To begin thinking about these questions, I want to share a little bit of Vrinda Dalmiya’s Caring to Know, which is available from the library with your CUNY login.
“Caring and knowing are thought to be independent of each other. Indeed, the typical Enlightenment knower is trained to be careful not to care for the object of knowledge. She knows most effectively when she knows non-affectively, dispassionately, and impartially. Subsequently, an analysis of what it is to know is kept separate from an analysis of what it is to care. Going against this trend, the argument of this book is that caring is not the ‘other’ of reason and that our lived experiences of caring and being cared for can be useful resources for truth-seeking. Care, then, lies at the heart of not only ethical relationships but also successful cognitive enquiry.”
—Vrinda Dalmiya, Caring to Know, chapter 1
“Of course, existing literature already points to the inevitable entanglement of care with knowing at least in one direction.
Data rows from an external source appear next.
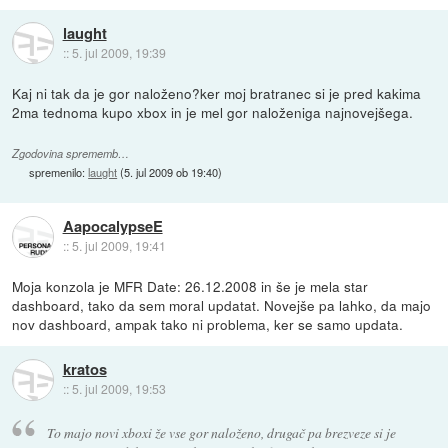
laught
::
5. jul 2009, 19:39
Kaj ni tak da je gor naloženo?ker moj bratranec si je pred kakima
2ma tednoma kupo xbox in je mel gor naloženiga najnovejšega.
Zgodovina sprememb…
spremenilo:
laught
(
5. jul 2009 ob 19:40
)
AapocalypseE
::
5. jul 2009, 19:41
Moja konzola je MFR Date: 26.12.2008 in še je mela star
dashboard, tako da sem moral updatat. Novejše pa lahko, da majo
nov dashboard, ampak tako ni problema, ker se samo updata.
kratos
::
5. jul 2009, 19:53
To majo novi xboxi že vse gor naloženo, drugač pa brezveze si je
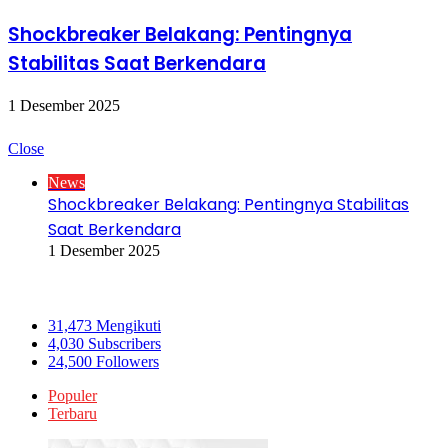
Shockbreaker Belakang: Pentingnya
Stabilitas Saat Berkendara
1 Desember 2025
Cek juga
Close
News
Shockbreaker Belakang: Pentingnya Stabilitas
Saat Berkendara
1 Desember 2025
Ikuti Kami
31,473
Mengikuti
4,030
Subscribers
24,500
Followers
Populer
Terbaru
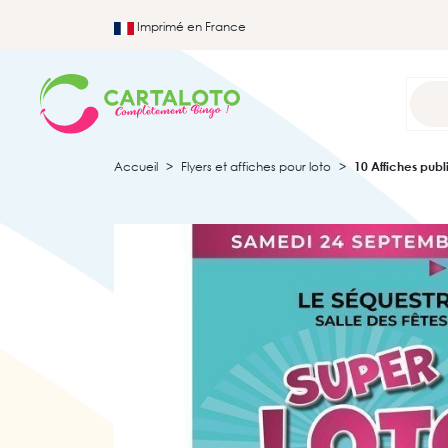
Imprimé en France
Accueil
Flyers et affiches pour loto
10 Affiches publ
Whether knowers always need to care or not, carers always need to know. We cannot attend to a person’s needs in caring for her without first grasping what they are. […] A care-based epistemology bridges this conceptual gap between good knowing and good caring. Thus, it is not enough that mothers as caregivers be knowers. Rather, the pristine world of cognitive enquiry must soil itself in the messy world of mothering. Care practices—it is now suggested—are an epistemological resource; good knowing and its analysis are modelled on successful caring and its theorization.”
—Vrinda Dalmiya, Caring to Know, chapter 1
Thinking with and through these ideas, I also want to spend some time today talking about the question of attunement. When we spoke in class last week about pacing and about moving at the speed of trust, we spent some time grappling with whether that speed was always slower than the norm, or if sometimes speeding up might be the thing that is needed. We talked about the relational foundations of trust. This is where I think attunement comes in—it is not only about being in relationship with others, but about a sensitive listening, a watchful awareness of an other’s needs.
If that is the case, how can we ascribe value to attunement in an academic setting? In a capitalist setting? And would we want to?
For further reading on this topic, I highly recommend “Attunement in the Cracks: Feminist Collaboration and the University as Broken Machine” by Natalie Loveless and Carrie Smith (who will be co-facilitating the Inkcap discussion on April 5). Which, in retrospect, I probably should have put on the syllabus—maybe we can add it to a future week.